By Our Staff Reporter

BANGALORE Feb. 27. Wildlife conservation groups that have long felt that World Bank funding or any financial aid for forest conservation and protection is no solution are now saying this is the very lesson to be learned from the recent Nagarahole National Park episode.

After Lokayukta raids on the officials at Nagarahole a fortnight ago, Bangalore-based Wildlife First has said that working on the World Bank-aided Eco-Development Project has "totally distracted the park officials from their core responsibilities of protecting wildlife and forests".

Fearing an attempt to suppress the truth of elephant deaths, timber smuggling, and other omissions and commissions unearthed by the Lokayukta, Wildlife First has urged the Chief Minister, S.M. Krishna, to order the stoppage of the Eco-Development Project, on which Rs. 14 crore is yet to be spent.

Investigations by Wildlife First and the facts that emerged from the Lokayukta raids have shown that around Rs. 24 crore passed through the hands of the park officials in the past five years under the Eco-Development Project.

"How can the Forest Department justify spending Rs. 8 million on bamboo hoeing, which is a highly destructive activity, while a huge expanse of natural vegetation was being looted or burned down by forest fires?" is what the Lokayukta and groups such as Wildlife First are asking.
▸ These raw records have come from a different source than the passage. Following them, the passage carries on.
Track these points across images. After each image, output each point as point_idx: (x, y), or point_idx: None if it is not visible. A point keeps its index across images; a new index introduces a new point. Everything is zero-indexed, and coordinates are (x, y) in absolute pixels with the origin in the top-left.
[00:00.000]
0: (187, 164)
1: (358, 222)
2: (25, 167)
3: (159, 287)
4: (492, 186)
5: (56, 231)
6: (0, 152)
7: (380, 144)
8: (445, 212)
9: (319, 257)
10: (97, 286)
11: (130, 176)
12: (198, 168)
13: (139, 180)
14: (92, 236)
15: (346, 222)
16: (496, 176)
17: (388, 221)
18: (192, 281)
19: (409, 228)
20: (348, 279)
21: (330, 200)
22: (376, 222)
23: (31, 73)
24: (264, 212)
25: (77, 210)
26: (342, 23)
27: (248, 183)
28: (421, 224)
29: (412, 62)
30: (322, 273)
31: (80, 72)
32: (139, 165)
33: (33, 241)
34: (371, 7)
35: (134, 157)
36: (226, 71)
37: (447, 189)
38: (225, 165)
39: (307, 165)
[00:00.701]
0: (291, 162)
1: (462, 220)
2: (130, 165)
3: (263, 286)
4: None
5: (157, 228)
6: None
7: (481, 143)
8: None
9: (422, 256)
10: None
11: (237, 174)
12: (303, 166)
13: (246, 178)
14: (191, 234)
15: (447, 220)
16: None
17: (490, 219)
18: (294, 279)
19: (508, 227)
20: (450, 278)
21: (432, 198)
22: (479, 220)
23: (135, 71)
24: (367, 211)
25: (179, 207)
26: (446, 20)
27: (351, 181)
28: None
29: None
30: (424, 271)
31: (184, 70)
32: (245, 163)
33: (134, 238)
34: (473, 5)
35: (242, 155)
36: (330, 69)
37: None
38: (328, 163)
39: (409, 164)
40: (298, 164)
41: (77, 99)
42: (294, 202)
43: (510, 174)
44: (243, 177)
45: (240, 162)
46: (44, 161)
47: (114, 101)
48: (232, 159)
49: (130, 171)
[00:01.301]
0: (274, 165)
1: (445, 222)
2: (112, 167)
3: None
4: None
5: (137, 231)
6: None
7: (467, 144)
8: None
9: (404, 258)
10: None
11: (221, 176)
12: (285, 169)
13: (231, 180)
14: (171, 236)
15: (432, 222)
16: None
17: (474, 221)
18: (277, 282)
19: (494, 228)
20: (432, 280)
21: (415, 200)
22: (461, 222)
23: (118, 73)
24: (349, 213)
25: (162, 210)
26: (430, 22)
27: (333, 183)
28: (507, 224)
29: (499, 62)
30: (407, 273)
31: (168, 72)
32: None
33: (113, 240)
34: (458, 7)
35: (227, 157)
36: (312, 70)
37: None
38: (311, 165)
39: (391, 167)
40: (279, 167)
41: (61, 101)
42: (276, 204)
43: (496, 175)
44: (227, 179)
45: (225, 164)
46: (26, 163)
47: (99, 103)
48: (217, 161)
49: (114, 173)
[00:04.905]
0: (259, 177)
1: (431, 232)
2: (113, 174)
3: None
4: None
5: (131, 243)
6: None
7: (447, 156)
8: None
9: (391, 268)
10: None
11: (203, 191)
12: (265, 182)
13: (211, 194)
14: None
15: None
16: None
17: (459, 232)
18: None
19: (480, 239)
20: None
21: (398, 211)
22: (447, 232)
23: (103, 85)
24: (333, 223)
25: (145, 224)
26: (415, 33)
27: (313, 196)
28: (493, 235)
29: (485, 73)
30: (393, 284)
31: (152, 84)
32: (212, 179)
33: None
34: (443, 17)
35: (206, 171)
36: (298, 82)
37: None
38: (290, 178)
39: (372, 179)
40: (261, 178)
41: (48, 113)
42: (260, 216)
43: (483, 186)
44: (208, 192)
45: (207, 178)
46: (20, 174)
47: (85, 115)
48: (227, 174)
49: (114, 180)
As the Wildlife First president, K.M. Chinnappa says, "Spending crores of rupees on WB loans on rural development is not the job of foresters."
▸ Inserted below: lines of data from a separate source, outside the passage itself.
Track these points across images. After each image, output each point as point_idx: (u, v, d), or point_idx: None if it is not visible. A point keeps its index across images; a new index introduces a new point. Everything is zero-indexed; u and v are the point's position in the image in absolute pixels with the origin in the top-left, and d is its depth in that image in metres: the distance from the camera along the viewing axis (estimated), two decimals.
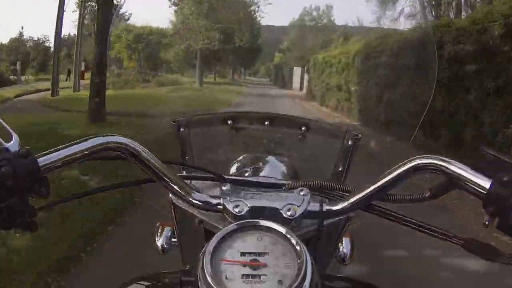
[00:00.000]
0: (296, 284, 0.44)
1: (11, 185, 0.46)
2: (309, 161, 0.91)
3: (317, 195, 0.61)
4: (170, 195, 0.65)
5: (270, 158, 0.86)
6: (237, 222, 0.51)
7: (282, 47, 11.39)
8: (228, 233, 0.49)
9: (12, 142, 0.49)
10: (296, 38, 11.26)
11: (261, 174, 0.78)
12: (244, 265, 0.46)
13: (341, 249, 0.89)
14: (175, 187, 0.58)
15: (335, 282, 0.65)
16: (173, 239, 0.90)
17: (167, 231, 0.91)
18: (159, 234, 0.91)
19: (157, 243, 0.91)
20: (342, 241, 0.89)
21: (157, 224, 0.93)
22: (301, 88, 8.78)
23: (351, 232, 0.89)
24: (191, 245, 0.72)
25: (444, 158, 0.53)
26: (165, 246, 0.90)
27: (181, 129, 0.78)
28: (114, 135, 0.55)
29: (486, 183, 0.50)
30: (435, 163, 0.53)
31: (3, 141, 0.48)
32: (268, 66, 14.39)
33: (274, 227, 0.50)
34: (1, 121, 0.49)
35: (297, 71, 8.64)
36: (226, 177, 0.63)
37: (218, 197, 0.58)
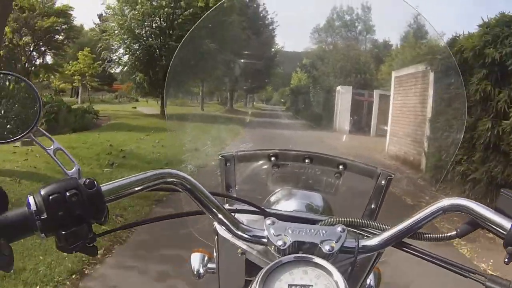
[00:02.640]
0: None
1: (80, 214, 0.50)
2: (343, 199, 0.92)
3: (352, 231, 0.67)
4: (215, 224, 0.70)
5: (307, 193, 0.87)
6: (293, 255, 0.56)
7: (304, 61, 7.33)
8: (278, 265, 0.54)
9: (73, 170, 0.54)
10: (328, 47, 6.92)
11: (298, 208, 0.81)
12: None
13: (368, 282, 0.93)
14: (223, 219, 0.64)
15: None
16: (208, 266, 0.94)
17: (202, 258, 0.96)
18: (194, 260, 0.96)
19: (193, 269, 0.96)
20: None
21: (193, 250, 0.98)
22: (361, 128, 4.29)
23: (378, 265, 0.89)
24: (230, 273, 0.77)
25: (469, 200, 0.59)
26: (201, 272, 0.95)
27: (228, 164, 0.82)
28: (172, 169, 0.61)
29: (507, 224, 0.55)
30: (461, 205, 0.59)
31: (66, 170, 0.54)
32: (283, 91, 10.43)
33: (319, 262, 0.55)
34: (64, 150, 0.56)
35: (345, 93, 4.44)
36: (268, 211, 0.71)
37: (262, 230, 0.64)
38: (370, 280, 0.94)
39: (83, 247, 0.52)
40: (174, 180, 0.60)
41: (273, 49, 10.55)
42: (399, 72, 3.79)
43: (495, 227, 0.55)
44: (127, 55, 16.93)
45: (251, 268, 0.56)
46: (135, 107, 20.06)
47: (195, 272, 0.95)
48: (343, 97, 4.30)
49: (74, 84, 22.60)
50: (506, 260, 0.53)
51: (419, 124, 3.91)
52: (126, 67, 17.45)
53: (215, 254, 0.79)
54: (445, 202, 0.59)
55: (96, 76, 20.22)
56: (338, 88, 4.75)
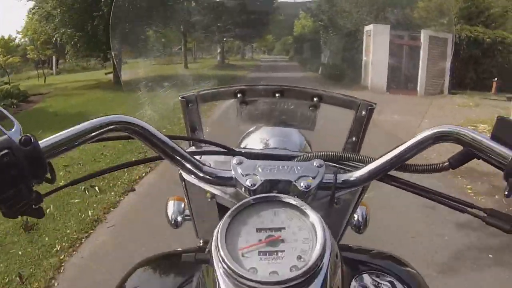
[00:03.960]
0: (315, 259, 0.43)
1: (15, 174, 0.46)
2: (321, 133, 0.87)
3: (331, 166, 0.63)
4: (180, 170, 0.65)
5: (282, 130, 0.85)
6: (253, 197, 0.51)
7: (309, 6, 6.01)
8: (242, 208, 0.49)
9: (14, 129, 0.50)
10: None
11: (273, 146, 0.79)
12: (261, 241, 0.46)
13: (356, 218, 0.91)
14: (184, 163, 0.59)
15: (353, 254, 0.66)
16: (186, 213, 0.93)
17: (178, 205, 0.93)
18: (170, 208, 0.93)
19: (169, 218, 0.93)
20: (357, 210, 0.88)
21: (168, 198, 0.94)
22: (405, 85, 2.99)
23: (366, 200, 0.87)
24: (204, 219, 0.75)
25: (464, 128, 0.54)
26: (178, 221, 0.93)
27: (190, 105, 0.77)
28: (119, 115, 0.55)
29: (507, 153, 0.50)
30: (453, 132, 0.55)
31: (4, 129, 0.49)
32: (286, 40, 9.21)
33: (291, 202, 0.50)
34: (2, 109, 0.51)
35: (378, 35, 3.27)
36: (236, 149, 0.66)
37: (229, 171, 0.58)
38: (358, 215, 0.92)
39: (27, 209, 0.50)
40: (124, 126, 0.55)
41: None
42: None
43: (493, 156, 0.51)
44: (58, 9, 13.34)
45: (226, 211, 0.49)
46: (109, 72, 17.48)
47: (172, 222, 0.92)
48: (377, 40, 3.09)
49: (28, 56, 19.86)
50: (506, 193, 0.49)
51: None
52: (53, 23, 13.77)
53: (186, 200, 0.75)
54: (435, 129, 0.55)
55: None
56: (368, 28, 3.51)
He says it is sad that greed for money is turning what was once the jewel in the crown of all wildlife reserves in Karnataka into a death trap for elephants, tiger, and other wildlife.

Among the gruesome evidence that the Lokayukta's visit threw up was that 77 elephants had died in the national park between January 2000 and October 2002. And 44 of these were tuskers whose numbers are already dwindling all over Asia due to poaching for ivory.

The wildlife scientist, K. Ullas Karanth, who heads the New York-based Wildlife Conservation Society's India programme, says, "Such a high proportion of deaths resulting from intra-specific aggression — the official reason for the deaths — is unlikely." Unlike carnivores, he points out, elephants are sociable, and fights-to-the-death are rare.

Mr. Chinnappa, an old Nagarahole hand who quit the Forest Department to work independently over 20 years ago, adds, "The official explanations sound hollow and, in one particular case, the claim that a tusker died of starvation because its tusks were crossed, and it could not feed, is downright absurd."

This is just one of the ominous signs of wildlife destruction in Nagarahole, and the implementation of the Eco-Development Project from 1997-98 has only accelerated the pace of destruction.

Reports of trappers from Madhya Pradesh roaming the park freely, setting up jaw traps which snared one tiger last May, and other wildlife poaching sprees have continued against the backdrop of reports of timber smuggling and habitat destruction.

Wildlife First and other groups have documented the destruction well and, together with the Lokayukta's interest in the goings-on, the so-called "departmental inquiries have turned out to be nothing but a whitewashing of the truth", according to Mr. Chinnappa.